Chemical and physical data
- Formula: C_{15}H_{22}N_{2}O
- Molar mass: 246.354 g·mol^{−1}
- 3D model (JSmol): Interactive image;
- SMILES CCCCN(C)CCC1=CNC2=C1C(=CC=C2)O;
- InChI InChI=1S/C15H22N2O/c1-3-4-9-17(2)10-8-12-11-16-13-6-5-7-14(18)15(12)13/h5-7,11,16,18H,3-4,8-10H2,1-2H3; Key:CVGNGEGPBYQCMP-UHFFFAOYSA-N;

= 4-HO-MBT =

4-HO-MBT, also known as 4-hydroxy-N-methyl-N-butyltryptamine, is a chemical compound of the tryptamine and 4-hydroxytryptamine families related to the psychedelic drug psilocin (4-HO-DMT).

==Use and effects==
4-HO-MBT was briefly described by Alexander Shulgin in his book TiHKAL (Tryptamines I Have Known and Loved), but was not tested by him and its properties and effects are unknown.

==Chemistry==
===Isomers===
There are four possible isomers of 4-HO-MBT, with the others including 4-HO-MiBT, 4-HO-MsBT, and 4-HO-MtBT. Of these, only 4-HO-MtBT has been tested as a possible psychedelic drug.
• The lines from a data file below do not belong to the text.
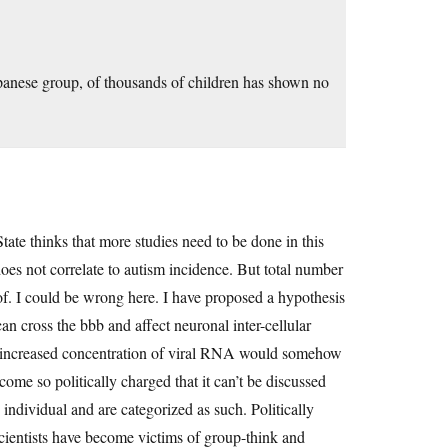
apanese group, of thousands of children has shown no
tate thinks that more studies need to be done in this
does not correlate to autism incidence. But total number
 of. I could be wrong here. I have proposed a hypothesis
n cross the bbb and affect neuronal inter-cellular
ase increased concentration of viral RNA would somehow
come so politically charged that it can’t be discussed
e individual and are categorized as such. Politically
cientists have become victims of group-think and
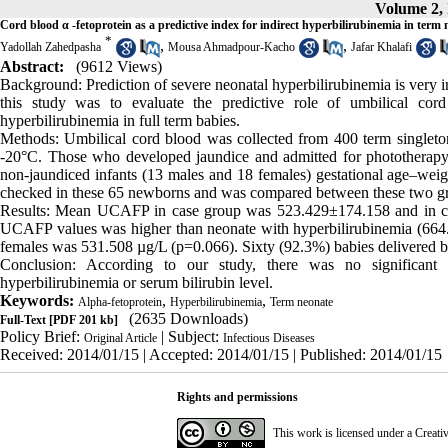
Volume 2, 
Cord blood α -fetoprotein as a predictive index for indirect hyperbilirubinemia in term
*
,
,
Yadollah Zahedpasha
Mousa Ahmadpour-Kacho
Jafar Khalafi
Abstract:
(9612 Views)
Background: Prediction of severe neonatal hyperbilirubinemia is very i
this study was to evaluate the predictive role of umbilical co
hyperbilirubinemia in full term babies.
Methods: Umbilical cord blood was collected from 400 term singleton
-20°C. Those who developed jaundice and admitted for phototherapy
non-jaundiced infants (13 males and 18 females) gestational age–we
checked in these 65 newborns and was compared between these two g
Results: Mean UCAFP in case group was 523.429±174.158 and in co
UCAFP values was higher than neonate with hyperbilirubinemia (66
females was 531.508 µg/L (p=0.066). Sixty (92.3%) babies delivered b
Conclusion: According to our study, there was no significant
hyperbilirubinemia or serum bilirubin level.
Keywords:
,
,
Alpha-fetoprotein
Hyperbilirubinemia
Term neonate
(2635 Downloads)
Full-Text
[PDF 201 kb]
Policy Brief:
| Subject:
Original Article
Infectious Diseases
Received: 2014/01/15 | Accepted: 2014/01/15 | Published: 2014/01/15
Rights and permissions
This work is licensed under a
Creati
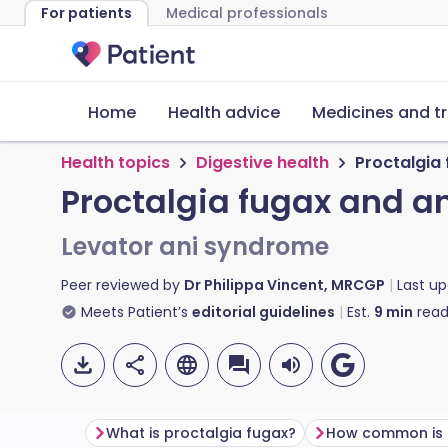
For patients
Medical professionals
Home
Health advice
Medicines and t
Health topics
Digestive health
Proctalgia
Proctalgia fugax and a
Levator ani syndrome
Peer reviewed by
Dr Philippa Vincent, MRCGP
Last u
Meets Patient’s
editorial guidelines
Est.
9
min
read
What is proctalgia fugax?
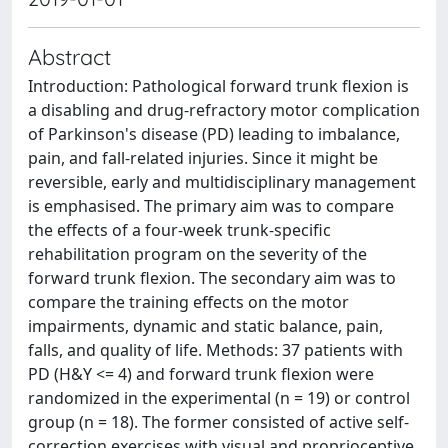
Abstract
Introduction: Pathological forward trunk flexion is
a disabling and drug-refractory motor complication
of Parkinson's disease (PD) leading to imbalance,
pain, and fall-related injuries. Since it might be
reversible, early and multidisciplinary management
is emphasised. The primary aim was to compare
the effects of a four-week trunk-specific
rehabilitation program on the severity of the
forward trunk flexion. The secondary aim was to
compare the training effects on the motor
impairments, dynamic and static balance, pain,
falls, and quality of life. Methods: 37 patients with
PD (H&Y <= 4) and forward trunk flexion were
randomized in the experimental (n = 19) or control
group (n = 18). The former consisted of active self-
correction exercises with visual and proprioceptive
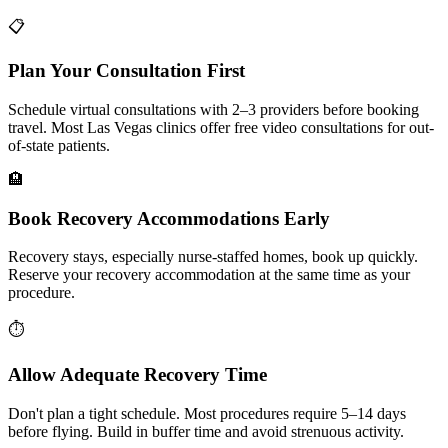
📋
Plan Your Consultation First
Schedule virtual consultations with 2–3 providers before booking
travel. Most Las Vegas clinics offer free video consultations for out-
of-state patients.
🏨
Book Recovery Accommodations Early
Recovery stays, especially nurse-staffed homes, book up quickly.
Reserve your recovery accommodation at the same time as your
procedure.
⏱️
Allow Adequate Recovery Time
Don't plan a tight schedule. Most procedures require 5–14 days
before flying. Build in buffer time and avoid strenuous activity.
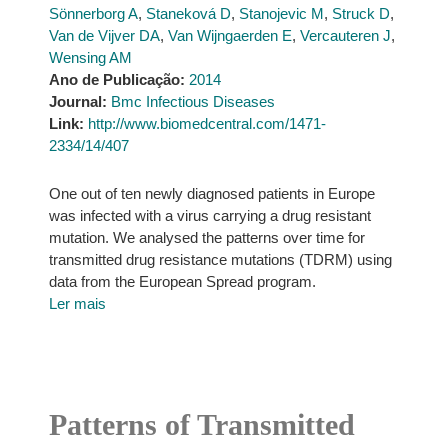
Sönnerborg A
,
Staneková D
,
Stanojevic M
,
Struck D
,
Van de Vijver DA
,
Van Wijngaerden E
,
Vercauteren J
,
Wensing AM
Ano de Publicação:
2014
Journal:
Bmc Infectious Diseases
Link:
http://www.biomedcentral.com/1471-
2334/14/407
One out of ten newly diagnosed patients in Europe
was infected with a virus carrying a drug resistant
mutation. We analysed the patterns over time for
transmitted drug resistance mutations (TDRM) using
data from the European Spread program.
Ler mais
Patterns of Transmitted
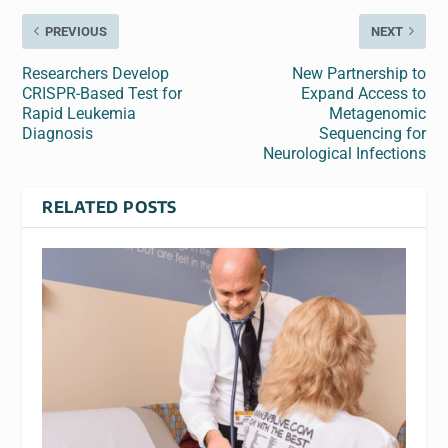
PREVIOUS
NEXT
Researchers Develop
New Partnership to
CRISPR-Based Test for
Expand Access to
Rapid Leukemia
Metagenomic
Diagnosis
Sequencing for
Neurological Infections
RELATED POSTS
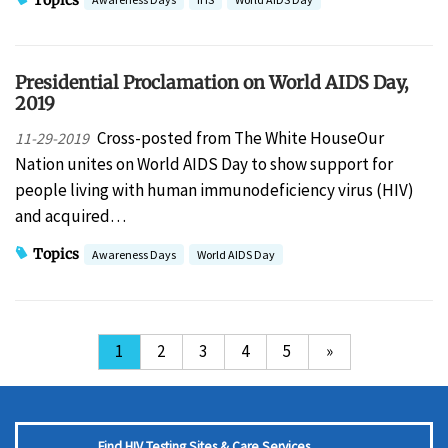
Presidential Proclamation on World AIDS Day,
2019
Cross-posted from The White HouseOur
11-29-2019
Nation unites on World AIDS Day to show support for
people living with human immunodeficiency virus (HIV)
and acquired…
Topics
Awareness Days
World AIDS Day
1
2
3
4
5
»
Find HIV Testing Sites & Care Services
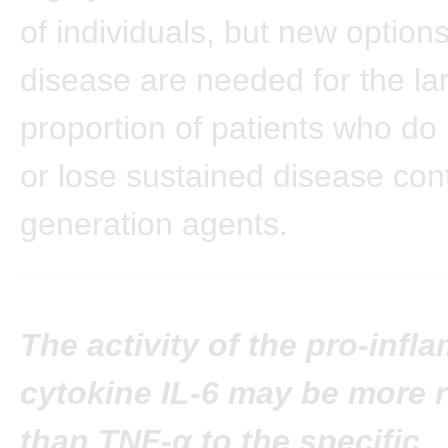
of individuals, but new options
disease are needed for the la
proportion of patients who do
or lose sustained disease contr
generation agents.
The activity of the pro-inf
cytokine IL-6 may be more 
than TNF-α to the specific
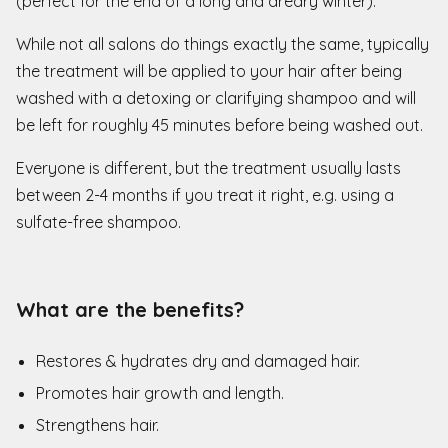
(perfect for the end of a long and dreary winter).
While not all salons do things exactly the same, typically
the treatment will be applied to your hair after being
washed with a detoxing or clarifying shampoo and will
be left for roughly 45 minutes before being washed out.
Everyone is different, but the treatment usually lasts
between 2-4 months if you treat it right, e.g. using a
sulfate-free shampoo.
What are the benefits?
Restores & hydrates dry and damaged hair.
Promotes hair growth and length.
Strengthens hair.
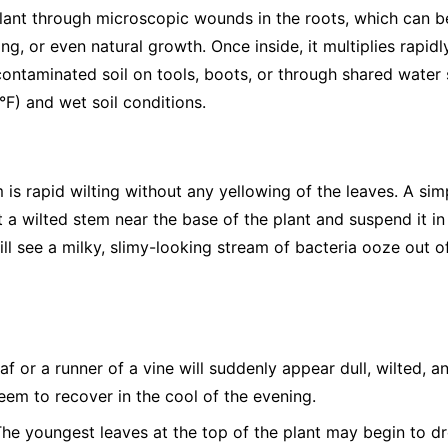
 plant through microscopic wounds in the roots, which can b
ng, or even natural growth. Once inside, it multiplies rapidl
ntaminated soil on tools, boots, or through shared water s
F) and wet soil conditions.
is rapid wilting without any yellowing of the leaves. A sim
 a wilted stem near the base of the plant and suspend it in a
will see a milky, slimy-looking stream of bacteria ooze out o
af or a runner of a vine will suddenly appear dull, wilted, a
seem to recover in the cool of the evening.
he youngest leaves at the top of the plant may begin to dro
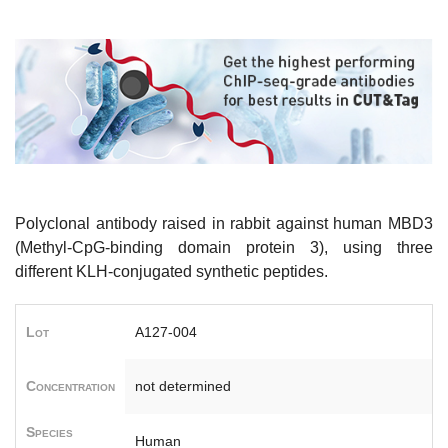
Polyclonal antibody raised in rabbit against human MBD3
(Methyl-CpG-binding domain protein 3), using three
different KLH-conjugated synthetic peptides.
Lot
A127-004
Concentration
not determined
Species
Human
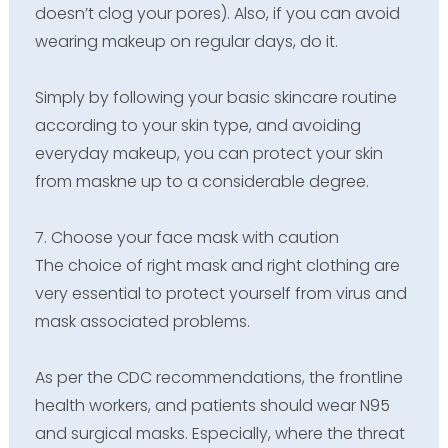
doesn’t clog your pores). Also, if you can avoid
wearing makeup on regular days, do it.
Simply by following your basic skincare routine
according to your skin type, and avoiding
everyday makeup, you can protect your skin
from maskne up to a considerable degree.
7. Choose your face mask with caution
The choice of right mask and right clothing are
very essential to protect yourself from virus and
mask associated problems.
As per the CDC recommendations, the frontline
health workers, and patients should wear N95
and surgical masks. Especially, where the threat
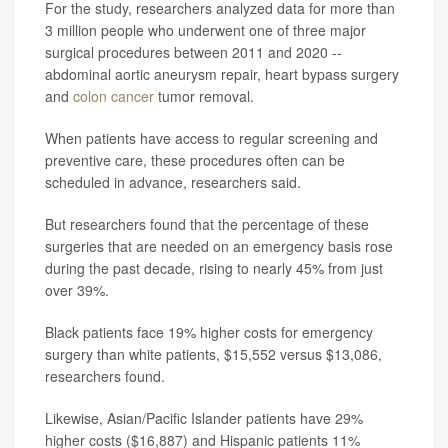
For the study, researchers analyzed data for more than
3 million people who underwent one of three major
surgical procedures between 2011 and 2020 --
abdominal aortic aneurysm repair, heart bypass surgery
and
colon cancer
tumor removal.
When patients have access to regular screening and
preventive care, these procedures often can be
scheduled in advance, researchers said.
But researchers found that the percentage of these
surgeries that are needed on an emergency basis rose
during the past decade, rising to nearly 45% from just
over 39%.
Black patients face 19% higher costs for emergency
surgery than white patients, $15,552 versus $13,086,
researchers found.
Likewise, Asian/Pacific Islander patients have 29%
higher costs ($16,887) and Hispanic patients 11%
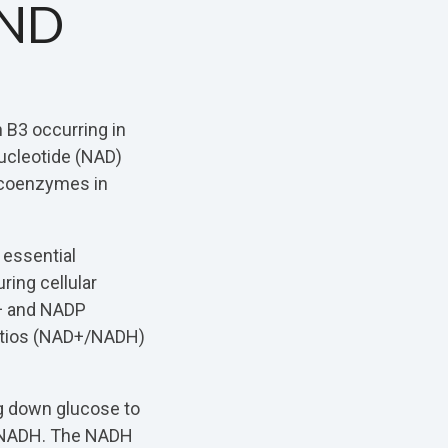
AND
n B3 occurring in
ucleotide (NAD)
 coenzymes in
 essential
ring cellular
D+ and NADP
ratios (NAD+/NADH)
ng down glucose to
o NADH. The NADH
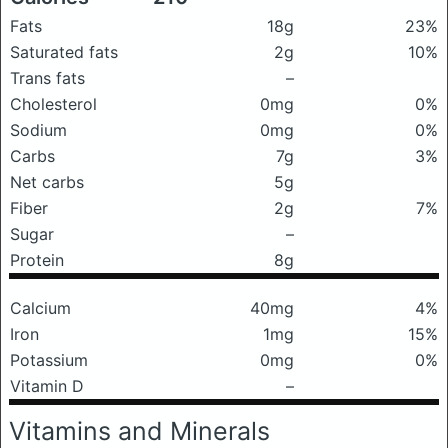
Fats
18g
23%
Saturated fats
2g
10%
Trans fats
–
Cholesterol
0mg
0%
Sodium
0mg
0%
Carbs
7g
3%
Net carbs
5g
Fiber
2g
7%
Sugar
–
Protein
8g
Calcium
40mg
4%
Iron
1mg
15%
Potassium
0mg
0%
Vitamin D
–
Vitamins and Minerals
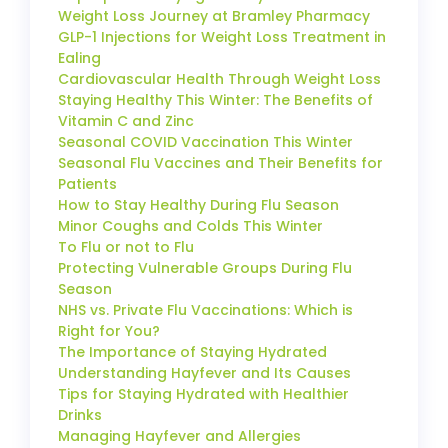
Weight Loss Journey at Bramley Pharmacy
GLP-1 Injections for Weight Loss Treatment in
Ealing
Cardiovascular Health Through Weight Loss
Staying Healthy This Winter: The Benefits of
Vitamin C and Zinc
Seasonal COVID Vaccination This Winter
Seasonal Flu Vaccines and Their Benefits for
Patients
How to Stay Healthy During Flu Season
Minor Coughs and Colds This Winter
To Flu or not to Flu
Protecting Vulnerable Groups During Flu
Season
NHS vs. Private Flu Vaccinations: Which is
Right for You?
The Importance of Staying Hydrated
Understanding Hayfever and Its Causes
Tips for Staying Hydrated with Healthier
Drinks
Managing Hayfever and Allergies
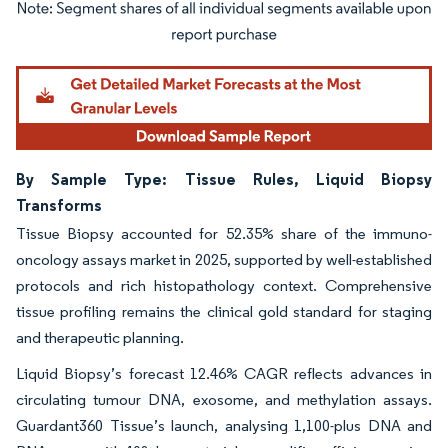
Image © Mordor Intelligence. Reuse requires attribution under CC BY 4.0.
By Sample Type: Tissue Rules, Liquid Biopsy
Transforms
Tissue Biopsy accounted for 52.35% share of the immuno-
oncology assays market in 2025, supported by well-established
protocols and rich histopathology context. Comprehensive
tissue profiling remains the clinical gold standard for staging
and therapeutic planning.
Liquid Biopsy’s forecast 12.46% CAGR reflects advances in
circulating tumour DNA, exosome, and methylation assays.
Guardant360 Tissue’s launch, analysing 1,100-plus DNA and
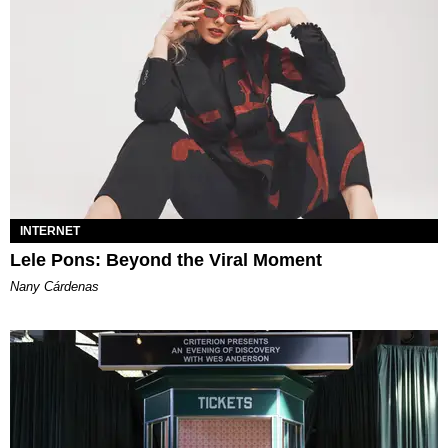
INTERNET
Lele Pons: Beyond the Viral Moment
Nany Cárdenas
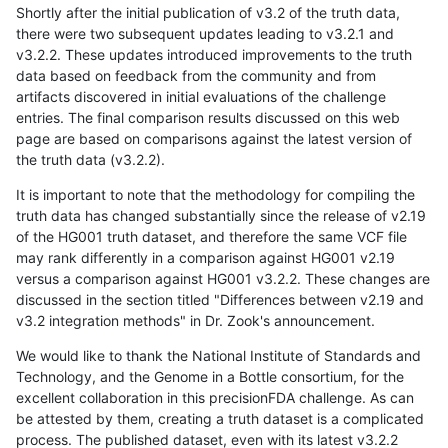
Shortly after the initial publication of v3.2 of the truth data,
there were two subsequent updates leading to v3.2.1 and
v3.2.2. These updates introduced improvements to the truth
data based on feedback from the community and from
artifacts discovered in initial evaluations of the challenge
entries. The final comparison results discussed on this web
page are based on comparisons against the latest version of
the truth data (v3.2.2).
It is important to note that the methodology for compiling the
truth data has changed substantially since the release of v2.19
of the HG001 truth dataset, and therefore the same VCF file
may rank differently in a comparison against HG001 v2.19
versus a comparison against HG001 v3.2.2. These changes are
discussed in the section titled "Differences between v2.19 and
v3.2 integration methods" in Dr. Zook's announcement.
We would like to thank the National Institute of Standards and
Technology, and the Genome in a Bottle consortium, for the
excellent collaboration in this precisionFDA challenge. As can
be attested by them, creating a truth dataset is a complicated
process. The published dataset, even with its latest v3.2.2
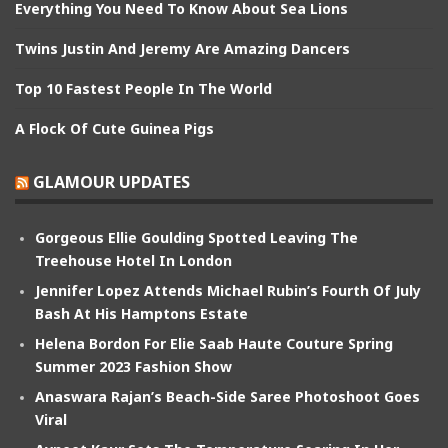
Everything You Need To Know About Sea Lions
Twins Justin And Jeremy Are Amazing Dancers
Top 10 Fastest People In The World
A Flock Of Cute Guinea Pigs
GLAMOUR UPDATES
Gorgeous Ellie Goulding Spotted Leaving The
Treehouse Hotel In London
Jennifer Lopez Attends Michael Rubin’s Fourth Of July
Bash At His Hamptons Estate
Helena Bordon For Elie Saab Haute Couture Spring
Summer 2023 Fashion Show
Anaswara Rajan’s Beach-Side Saree Photoshoot Goes
Viral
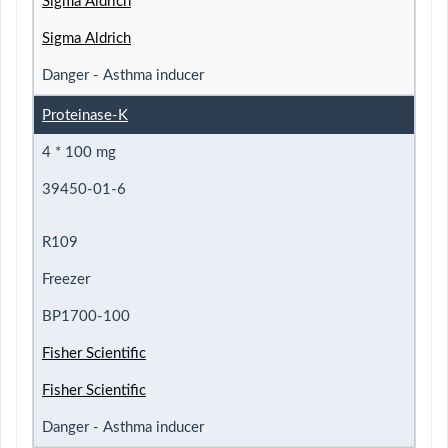
Sigma Aldrich
Sigma Aldrich
Danger - Asthma inducer
Proteinase-K
4 * 100 mg
39450-01-6
R109
Freezer
BP1700-100
Fisher Scientific
Fisher Scientific
Danger - Asthma inducer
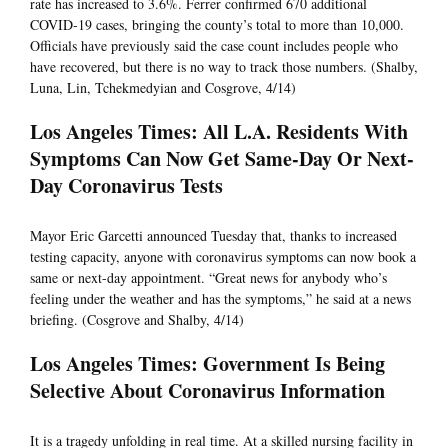
rate has increased to 3.6%. Ferrer confirmed 670 additional
COVID-19 cases, bringing the county’s total to more than 10,000.
Officials have previously said the case count includes people who
have recovered, but there is no way to track those numbers. (Shalby,
Luna, Lin, Tchekmedyian and Cosgrove, 4/14)
Los Angeles Times: All L.A. Residents With
Symptoms Can Now Get Same-Day Or Next-
Day Coronavirus Tests
Mayor Eric Garcetti announced Tuesday that, thanks to increased
testing capacity, anyone with coronavirus symptoms can now book a
same or next-day appointment. “Great news for anybody who’s
feeling under the weather and has the symptoms,” he said at a news
briefing. (Cosgrove and Shalby, 4/14)
Los Angeles Times: Government Is Being
Selective About Coronavirus Information
It is a tragedy unfolding in real time. At a skilled nursing facility in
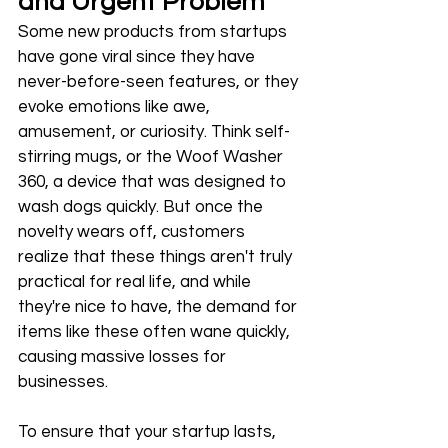
and Urgent Problem
Some new products from startups 
have gone viral since they have 
never-before-seen features, or they 
evoke emotions like awe, 
amusement, or curiosity. Think self-
stirring mugs, or the Woof Washer 
360, a device that was designed to 
wash dogs quickly. But once the 
novelty wears off, customers 
realize that these things aren't truly 
practical for real life, and while 
they're nice to have, the demand for 
items like these often wane quickly, 
causing massive losses for 
businesses. 
To ensure that your startup lasts, 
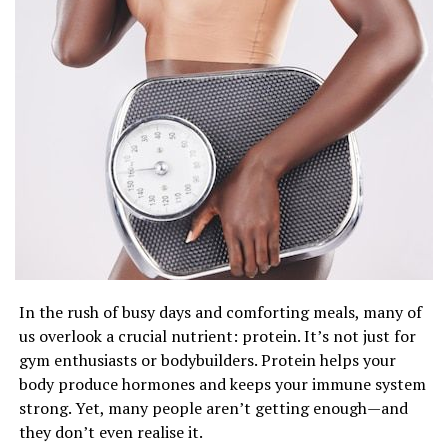
The good news is, once we understand what’s really
driving our food choices, we can make better decisions.
Simple things like eating slowly, asking ourselves why
we’re eating, or noticing how we feel can help us eat
more mindfully. It’s not about strict diets—it’s about
being aware and kind to ourselves.
So next time you find yourself heading to the kitchen
for a snack, take a moment to check in. Are you actually
hungry? Or are you just tired, bored, or looking for a
In the rush of busy days and comforting meals, many of
little comfort? Being honest with yourself can help you
us overlook a crucial nutrient: protein. It’s not just for
build a healthier, happier relationship with food—one
gym enthusiasts or bodybuilders. Protein helps your
bite at a time.
body produce hormones and keeps your immune system
strong. Yet, many people aren’t getting enough—and
they don’t even realise it.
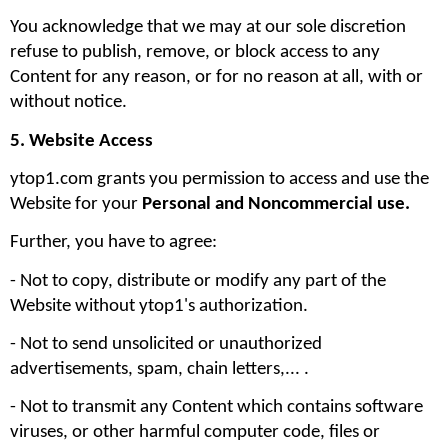
You acknowledge that we may at our sole discretion 
refuse to publish, remove, or block access to any 
Content for any reason, or for no reason at all, with or 
without notice.
5. Website Access
ytop1.com grants you permission to access and use the 
Website for your 
Personal and Noncommercial use. 
Further, you have to agree:
- Not to copy, distribute or modify any part of the 
Website without ytop1's authorization. 
- Not to send unsolicited or unauthorized 
advertisements, spam, chain letters,... .
- Not to transmit any Content which contains software 
viruses, or other harmful computer code, files or 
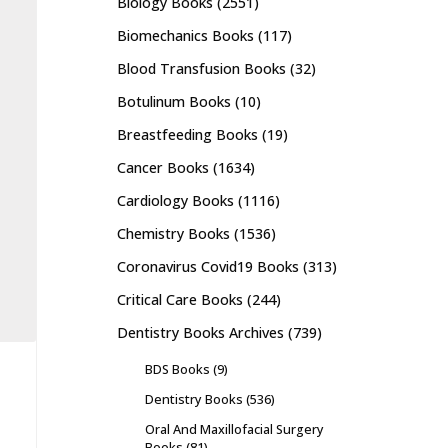
Biology Books
(2551)
Biomechanics Books
(117)
Blood Transfusion Books
(32)
Botulinum Books
(10)
Breastfeeding Books
(19)
Cancer Books
(1634)
Cardiology Books
(1116)
Chemistry Books
(1536)
Coronavirus Covid19 Books
(313)
Critical Care Books
(244)
Dentistry Books Archives
(739)
BDS Books
(9)
Dentistry Books
(536)
Oral And Maxillofacial Surgery
Books
(81)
According to Alexander Shulgin in his book TiHKAL (Tryptamines I Have Known and Loved), a dose of 15 mg 4-HO-MtBT orally produced virtually no effects. Higher doses were not explored.

===Analogues===
Analogues of 4-HO-MBT include methylbutyltryptamine (MBT), 4-HO-MET (metocin), 4-HO-MPT (meprocin), psilocin (4-HO-DMT), and 4-HO-DBT, among others.

==History==
4-HO-MBT was first described in the scientific literature by David Repke and colleagues in 1981. It was further described by Alexander Shulgin in his 1997 book TiHKAL (Tryptamines I Have Known and Loved).